I get the addresses in point 1 , but i dont get the values in point 2....What have i done wrong ... If my program itself is wrong , please jus give me a sample code that can dereference an array of pointers to get the value pointed by the element of array...

Answer 1

This code shouldn't compile. The signature for display should be int display(int **a , int *b , int *c) , because a is a pointer to int* (remember that arrays degrade to pointers). Then, you need to write printf("\\n%d %d",*a[0],*a[1]) to dereference the pointers in the array.

Answer 2

#include <stdio.h>

int display(int** a, int* b, int* c)
{
   // store the value of b and c on array a
    a[0] = b; 
    a[1] = c;

    //print the memory addresses stored in hex format
    printf("0x%x 0x%x\n", (int)a[0], (int)a[1]);

    //print the values
    printf("%d %d\n", *a[0], *a[1]);

    return 1;
}

int main()
{
    int* a[5];
    int b,c;
    scanf("%d %d",&b,&c);
    printf("%d %d\n",b,c);
    display(a,&b,&c);
    getchar();

    return 0;
}

Answer 3

The signature of display() indicates that a is a pointer.
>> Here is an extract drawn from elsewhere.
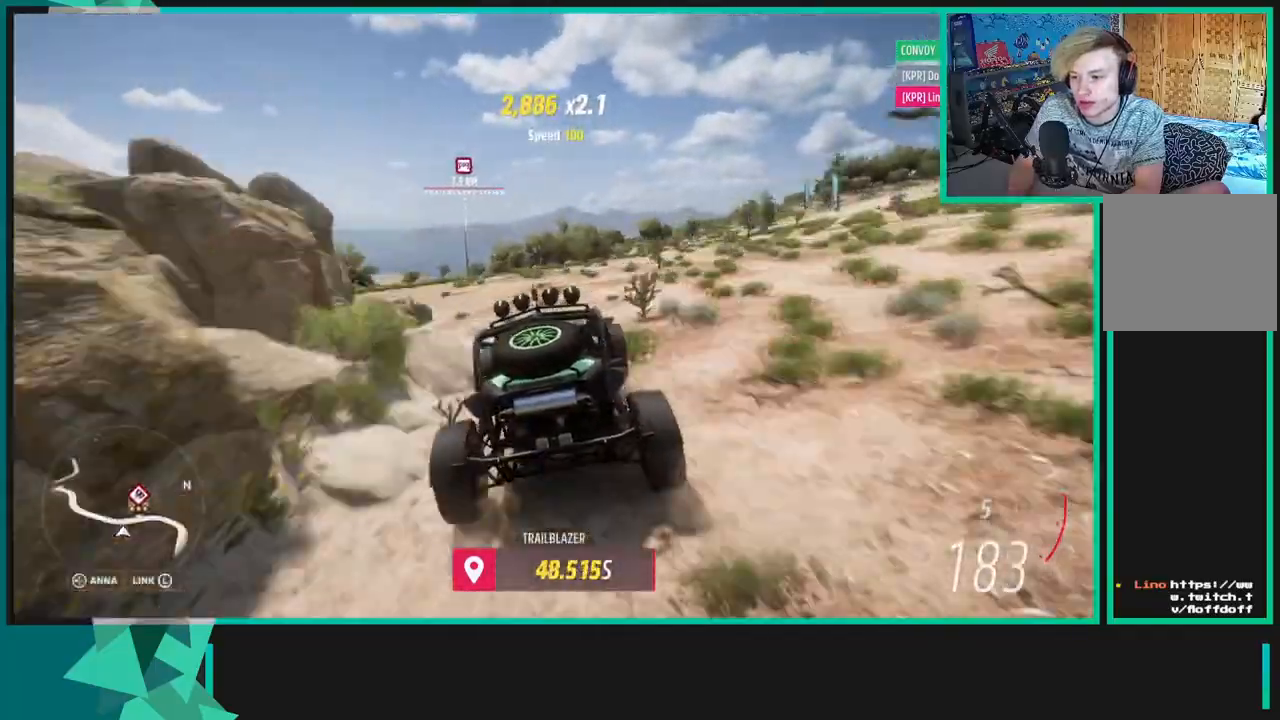
{"buttons": ["R2"], "left_stick": "left", "right_stick": "center", "events": []}
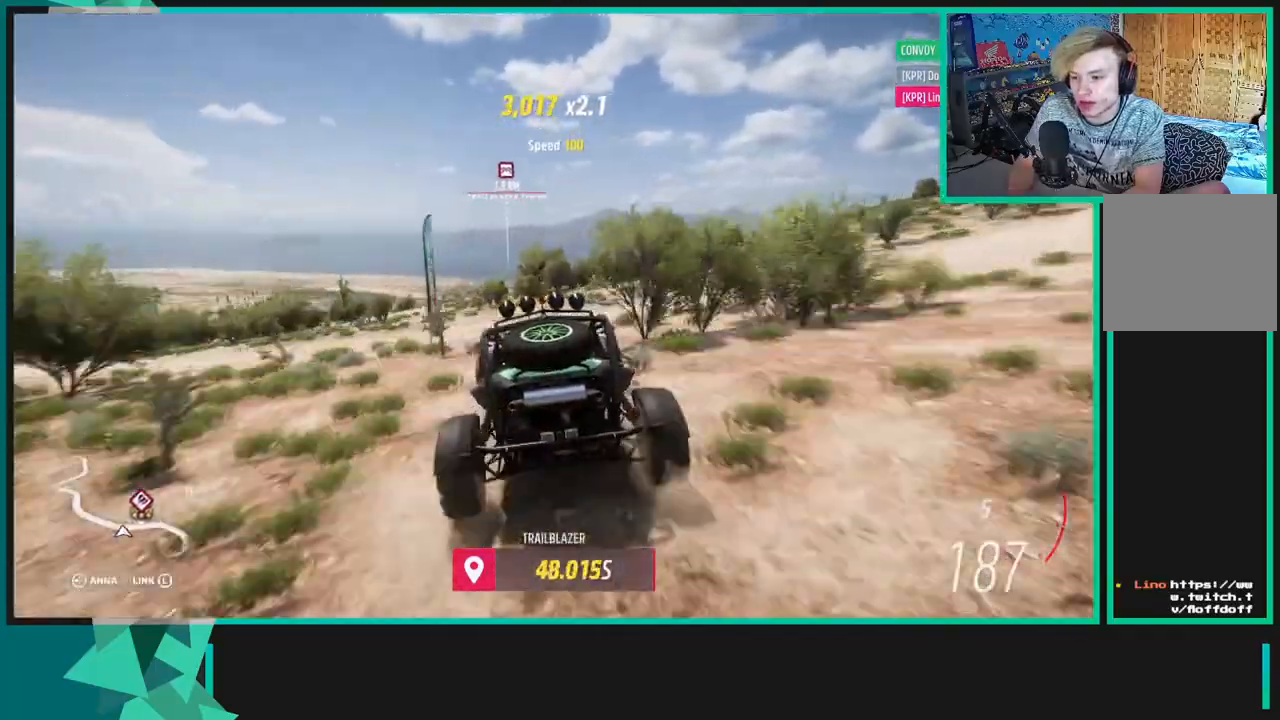
{"buttons": ["R2"], "left_stick": "right", "right_stick": "center", "events": [[367, "left_stick", "right"]]}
In theory, this might work in C, but gcc gave me an error. What you want to tell the compiler is that you want an array of pointers. I accomplished this with int **a in the function signature. The code below shows how I did this. Also, I cleaned it up a bit, since some of your includes aren't needed, the pointers should be printed as unsigned, display would probably be better as a void, having the "\\n" at the beginning of the line was irritating in that the last line of output ended up on my prompt line, and the getchar() serves no real purpose here.

#include<stdio.h>

void display(int **a , int *b , int *c)
{
  a[0] = b;
  a[1] = c;
  printf("%u %u\n", a[0], a[1]);
  printf("%d %d\n", *a[0], *a[1]);
} 

int main(void)
{
  int *a[5];
  int b,c;
  printf("Enter two integers: ");
  scanf("%d %d",&b,&c);
  printf("%d %d\n",b,c);
  display(a,&b,&c);
} 

Answer 4

You want store addresses (pointers) in the vector a. Define your function to accept a vector of pointers:

int display(int *a , int *b , int *c)

This has the advantage that the compiler compiles the code.

Or better: use names that help to remember what you mean.